Wohnung #4: (Battonstraße) Or Sketchy Landlord: The Revenge. That’s right, my fourth and final Besichtigung on Thursday led me back to the Innenstadt, to another apartment complex apparently managed by the same rosy-cheeked serial killer from whom I had narrowly escaped with my life a few days earlier. This WG, another 4er, was at the top of six cardio-respiratory-testing flights of stairs, and the room-to-rent wasn’t so much a room as a closet. But it was fully furnished, including a very comfy-looking armchair, and it had a balcony, which overlooked the Main River and Alt-Sachsenhausen beyond (okay, with another row of lower-rise apartment buildings obstructing the view). Unlike at my last Besichtigung with Sketchy Landlord, this time one of the current residents was at home—however, it was girl I would hypothetically be replacing, so again no chance to test for potential roomie-chemistry.

It occurs to me that presenting these four living arrangements to someone and asking them to choose which apartment I ended up living in might not be half bad as a litmus-test of sorts for that person’s level of optimism. It could be like one of those personality quizzes that show up constantly in women’s magazines: if you picked #1, you are an bright, sunny human being who believes that things work out for the best; if you picked #3, you are a pragmatist, who hopes that I at least jumped on the opportunity to advance my professional prospects, etc. etc.
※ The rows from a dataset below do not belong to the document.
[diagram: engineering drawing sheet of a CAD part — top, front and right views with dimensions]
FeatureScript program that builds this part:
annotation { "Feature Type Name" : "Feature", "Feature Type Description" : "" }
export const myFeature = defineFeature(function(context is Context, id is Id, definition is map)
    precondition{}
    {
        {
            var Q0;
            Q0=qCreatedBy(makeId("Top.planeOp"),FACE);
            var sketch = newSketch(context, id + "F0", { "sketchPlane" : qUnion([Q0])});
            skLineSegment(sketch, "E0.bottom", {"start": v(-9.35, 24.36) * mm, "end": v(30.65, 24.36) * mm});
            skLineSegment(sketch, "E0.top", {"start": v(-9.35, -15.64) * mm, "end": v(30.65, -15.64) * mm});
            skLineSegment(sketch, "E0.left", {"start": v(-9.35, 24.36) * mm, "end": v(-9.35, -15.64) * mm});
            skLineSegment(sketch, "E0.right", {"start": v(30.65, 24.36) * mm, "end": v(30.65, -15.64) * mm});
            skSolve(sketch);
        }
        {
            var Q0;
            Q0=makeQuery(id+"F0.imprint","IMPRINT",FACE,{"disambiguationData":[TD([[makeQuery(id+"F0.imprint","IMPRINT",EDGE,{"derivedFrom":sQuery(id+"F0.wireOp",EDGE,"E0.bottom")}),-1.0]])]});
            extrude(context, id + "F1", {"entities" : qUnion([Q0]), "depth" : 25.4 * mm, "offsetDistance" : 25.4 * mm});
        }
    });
In reality, it came down between Wohnungen numbers 1 and 2: I crossed my fingers and my toes all through the weekend for number 1, wishing all manner of unseemly habits and ungainly social defects on M’s other prospective Mitbewohnerin(nen), but I had number 2 on standby just in case, because I was determined to be out of S’s apartment by the end of the week regardless. Monday night I was camping out at Starbucks, the internet at S’s having gone kaputt in a strangely prophetic/symbolic way, and I was ready to pull the trigger on my second choice when, finally, I received an email from M…

… the first words of which read, “Es tut mir Leid” (“I’m sorry”).

Disappointment came down on my head like a ton of bricks, but eventually I gathered the wherewithal to read further, realize that what M was apologizing for was taking so long to get back to me, and learn that I had, in fact, gotten the place on Schwanthalerstraße. 

Score one for the optimists.

So, once again, I found myself instructed to “Fühl dich zu Hause.” Only this time, I felt like I finally could. By Thursday I had gotten the keys and, with M’s help, moved all of my suitcases from Westend to Sachsenhausen. By Saturday I had the all-important name on the mailbox. Monday I went grocery shopping and cooked for myself for the first time since leaving the States. A week ago yesterday, the October 1st deadline my mother and I set for my potential retreat to the United States passed without my even realizing it. I’m finally starting to conceptualize this thing I’m doing here in Frankfurt as a life, something that will continue to grow and develop over time, as opposed to just an existence, to be gotten through moment by moment. Hessen’s two-week Fall Break begins at the end of this week, and I’m planning to travel to Amsterdam, Budapest, and Vienna during that time. Written on my iCal for October 27th,  the date I’m set to return to Frankfurt (and also, incidentally, my birthday) is the phrase nach Hause, (to) home.